The sports blackout rules have faced mounting criticism in recent years that they are outdated. A group called the Sports Fans Coalition, which received backing from Verizon and Time Warner Cable, petitioned the FCC in 2011 to end the rules and received support from several consumer interest groups.
However, broadcasters have been an influential opponent of eliminating the FCC rules. They point out that the rules prevent cable and satellite providers from offering games that may be blacked out in local markets and that without such rules, the games would be available only to cable and satellite TV customers and not those relying on free TV.
The FCC will collect public comment and will evaluate whether the rules remain in the public interest - and could eventually take them off the books. Any action is not expected until sometime next year.

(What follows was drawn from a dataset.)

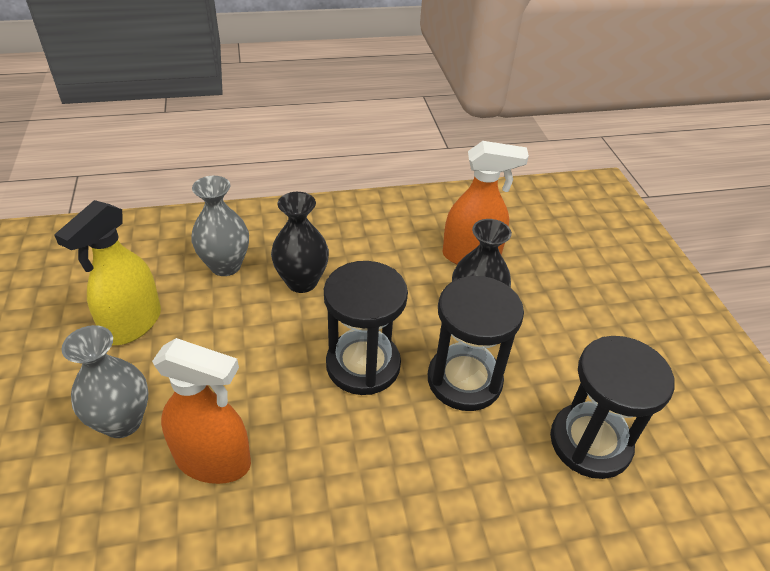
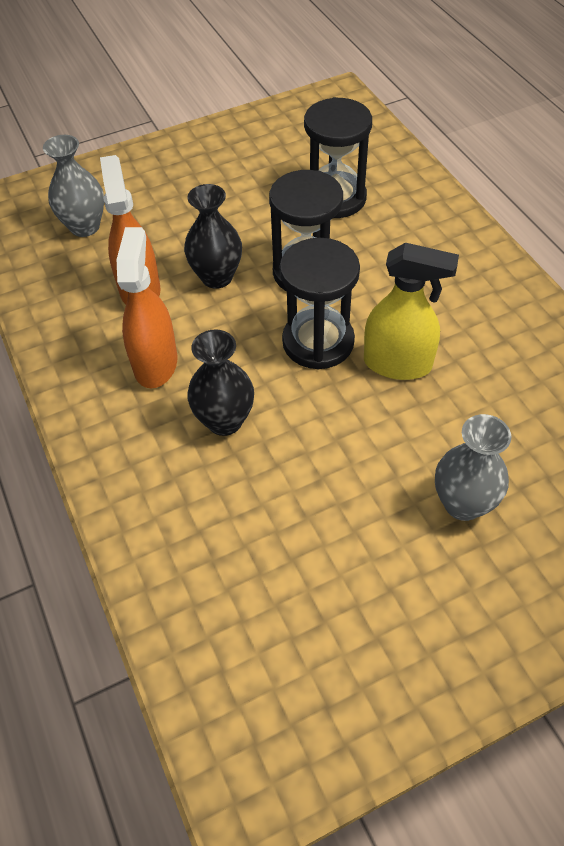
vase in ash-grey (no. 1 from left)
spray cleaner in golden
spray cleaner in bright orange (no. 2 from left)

Professional sports leagues such as the National Football League, broadcasters and cable and satellite service providers could still privately negotiate blackout agreements.
It is often such private agreements, and not the commission's rules, that prompt home game blackouts, the FCC has said.
The FCC's rules under review are unrelated to some high-profile longer-lasting blackouts that are prompted by disagreements over the fees that TV operators pay programmers to carry their channels, such as the one this summer between CBS and Time Warner Cable.